Vajrayana (tantrischer Buddhismus)
Als gegenüber Theravada und Mayayana eigenständige Richtung ist das „Diamantfahrzeug“ (Vajrayana) im 7. Jahrhundert in Nordindien entstanden. Im Vajrayana verbinden sich Lehren des Mahayana mit dem im 5. Jahrhundert aufkommenden Tantra. Die Dualität von Geist und Materie, von Mikrokosmos und Makrokosmos äußert sich auch in der Polarität der Geschlechter. Der Geschlechtsakt, in dem sich diese Polarität auflöst, kann unter Einhaltung bestimmter Übungen und Riten als Mittel auf dem Weg zum Erwachen eingesetzt werden. Wichtig wird dabei die Anleitung durch einen Lehrer (Guru).
Tibetischer Buddhismus
In Tibet wurde der Vajrayana-Buddhismus zur bestimmenden Religion, wobei Elemente der Bön-Religion integriert wurden. Die Bön-Religion hat ihre Wurzeln im Schamanismus und war die Religion der in Tibet lebenden Menschen. Der tibetische Buddhismus wird manchmal auch als Lamaismus bezeichnet. Lama ist das tibetische Wort für Guru (Lehrer). Diese Bezeichnung betont die Bedeutung von Gurus für die Anleitung der Schüler und Schülerinnen bei der Durchführung der verschiedenen Riten, aber auch in der Weitergabe der Lehre Allein der Lama verbürgt – vor dem äußerlichen Studium der Texte – die authentische Lehre, da er auch die Wahrheit hinter den aufgezeichneten Schriften erkannt hat.
Der Dalai Lama ist das Oberhaupt einer der vier Schulen im tibetischen Buddhismus, die ab dem 11. Jahrhundert entstanden sind und den tibetischen Buddhismus entscheidend geprägt haben.

Gegebene Daten –
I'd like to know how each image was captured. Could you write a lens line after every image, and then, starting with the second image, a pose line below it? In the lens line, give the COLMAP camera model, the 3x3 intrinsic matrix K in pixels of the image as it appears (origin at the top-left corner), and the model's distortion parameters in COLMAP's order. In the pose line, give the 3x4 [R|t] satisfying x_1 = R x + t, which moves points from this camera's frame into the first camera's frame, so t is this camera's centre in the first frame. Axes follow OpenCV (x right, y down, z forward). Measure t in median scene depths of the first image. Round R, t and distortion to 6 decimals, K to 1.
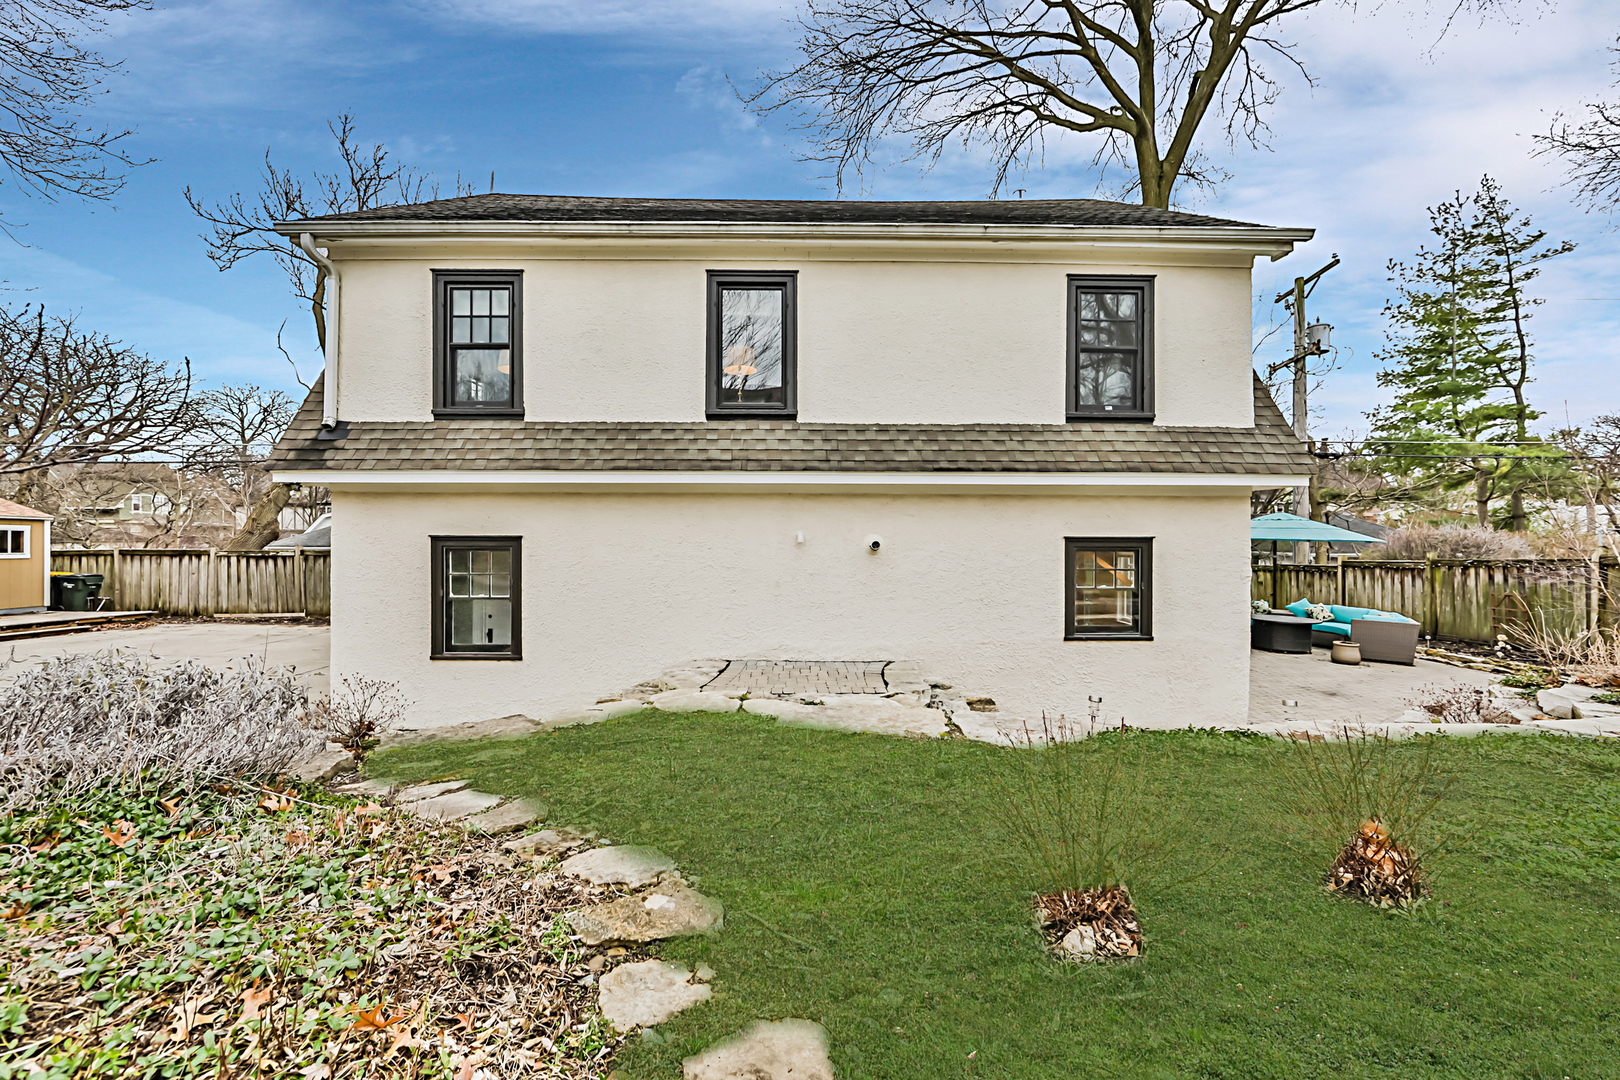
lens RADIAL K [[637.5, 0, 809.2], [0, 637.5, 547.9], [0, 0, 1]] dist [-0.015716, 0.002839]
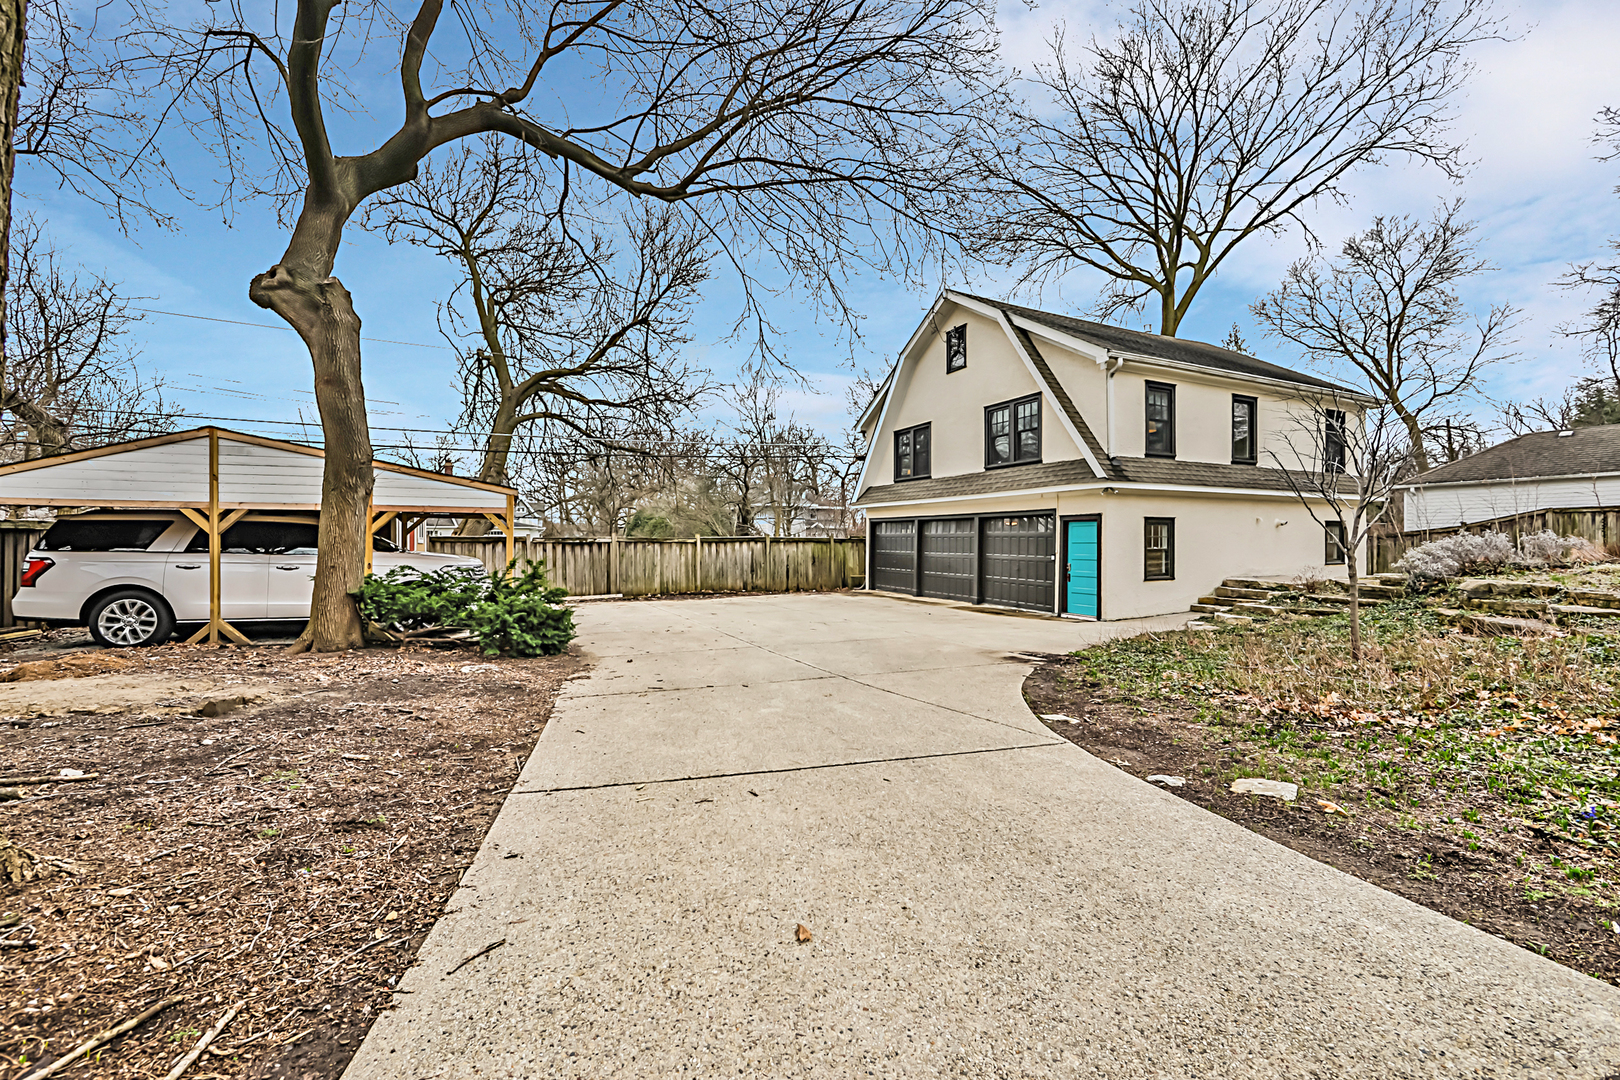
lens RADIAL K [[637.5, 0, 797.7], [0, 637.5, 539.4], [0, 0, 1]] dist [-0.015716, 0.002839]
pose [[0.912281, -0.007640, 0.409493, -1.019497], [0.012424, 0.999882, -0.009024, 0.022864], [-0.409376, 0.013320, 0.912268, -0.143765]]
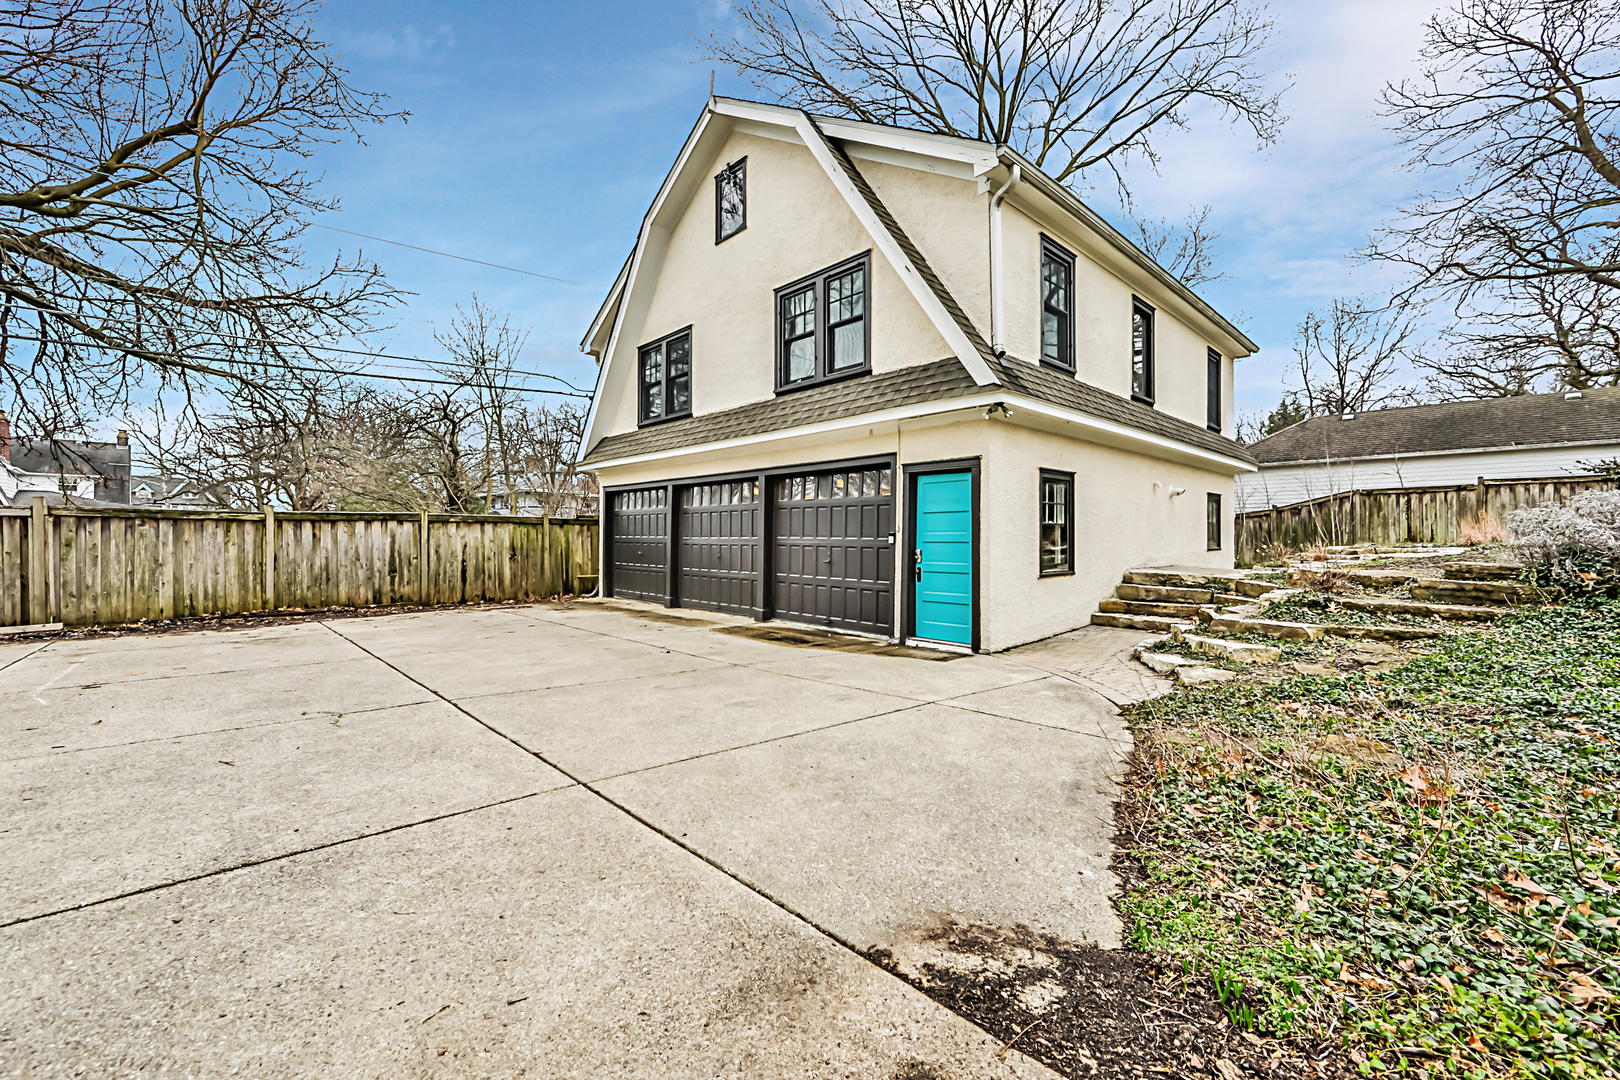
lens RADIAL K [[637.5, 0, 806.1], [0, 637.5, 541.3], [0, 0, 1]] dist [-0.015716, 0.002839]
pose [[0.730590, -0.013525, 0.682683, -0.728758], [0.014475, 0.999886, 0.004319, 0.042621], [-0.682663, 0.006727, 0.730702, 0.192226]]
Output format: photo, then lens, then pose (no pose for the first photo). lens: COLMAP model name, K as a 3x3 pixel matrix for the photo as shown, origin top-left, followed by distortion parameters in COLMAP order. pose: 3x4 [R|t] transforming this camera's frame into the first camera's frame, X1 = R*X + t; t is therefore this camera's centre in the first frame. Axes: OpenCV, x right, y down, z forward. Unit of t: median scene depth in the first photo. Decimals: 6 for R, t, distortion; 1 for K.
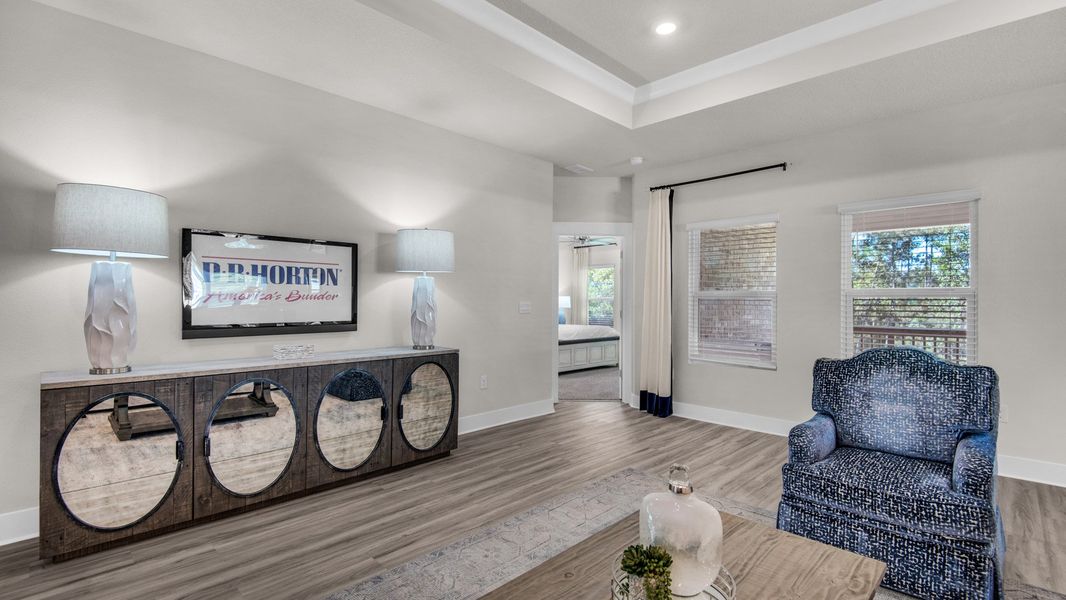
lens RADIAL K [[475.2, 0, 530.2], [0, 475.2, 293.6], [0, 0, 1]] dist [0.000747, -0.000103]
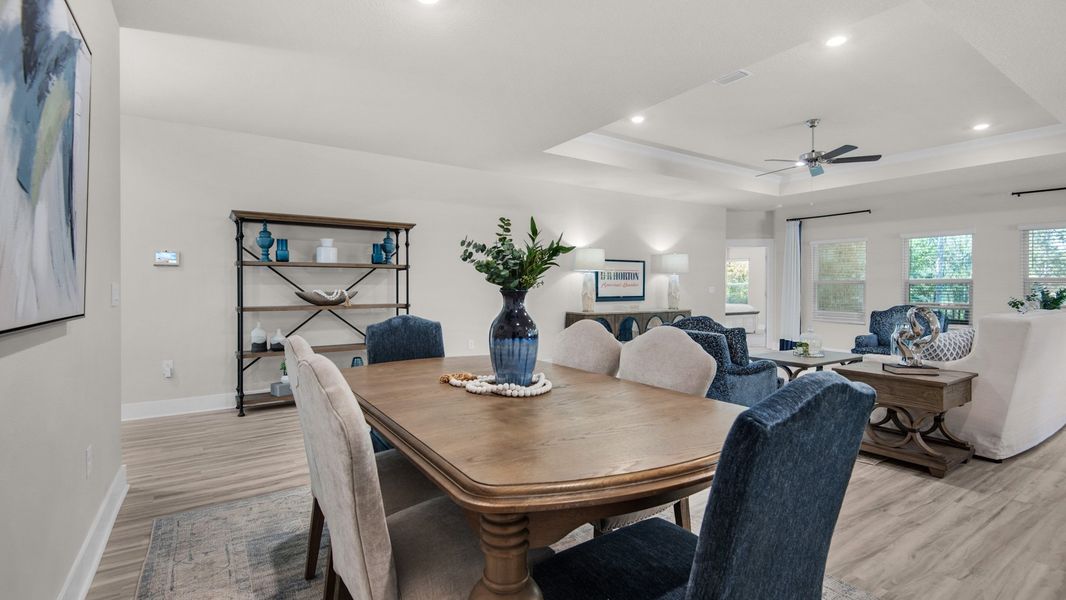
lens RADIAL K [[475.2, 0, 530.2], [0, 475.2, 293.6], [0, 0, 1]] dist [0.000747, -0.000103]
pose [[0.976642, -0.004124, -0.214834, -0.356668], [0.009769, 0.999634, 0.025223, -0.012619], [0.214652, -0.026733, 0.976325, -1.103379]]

Fragen –
1. Wann und wo ist das Vajrayana laut dem Text über den tantrischen Buddhismus entstanden?
2. Wie lässt sich der Text über den tantrischen Buddhismus in zwei Sätzen zusammenfassen?
3. Gib aus dem Text über den tantrischen Buddhismus alles von "Als gegenüber Theravada" bis hinunter zu "einen Lehrer (Guru)." unverändert aus.
Die Daten stehen für sich und gehören nicht zum Text.

Ergebnisse je Aufgabe –
1. Im 7. Jahrhundert in Nordindien.

2. Das Vajrayana entstand im 7. Jahrhundert in Nordindien und verbindet Lehren des Mahayana mit dem Tantra, wobei der Geschlechtsakt unter Einhaltung bestimmter Übungen und Riten und unter Anleitung eines Gurus als Mittel auf dem Weg zum Erwachen dienen kann. In Tibet wurde es unter Aufnahme von Elementen der Bön-Religion zur bestimmenden Religion, in der die Bezeichnung Lama die Bedeutung der Gurus betont und deren vier Schulen ab dem 11. Jahrhundert entstanden sind.

3.
Als gegenüber Theravada und Mayayana eigenständige Richtung ist das „Diamantfahrzeug“ (Vajrayana) im 7. Jahrhundert in Nordindien entstanden. Im Vajrayana verbinden sich Lehren des Mahayana mit dem im 5. Jahrhundert aufkommenden Tantra. Die Dualität von Geist und Materie, von Mikrokosmos und Makrokosmos äußert sich auch in der Polarität der Geschlechter. Der Geschlechtsakt, in dem sich diese Polarität auflöst, kann unter Einhaltung bestimmter Übungen und Riten als Mittel auf dem Weg zum Erwachen eingesetzt werden. Wichtig wird dabei die Anleitung durch einen Lehrer (Guru).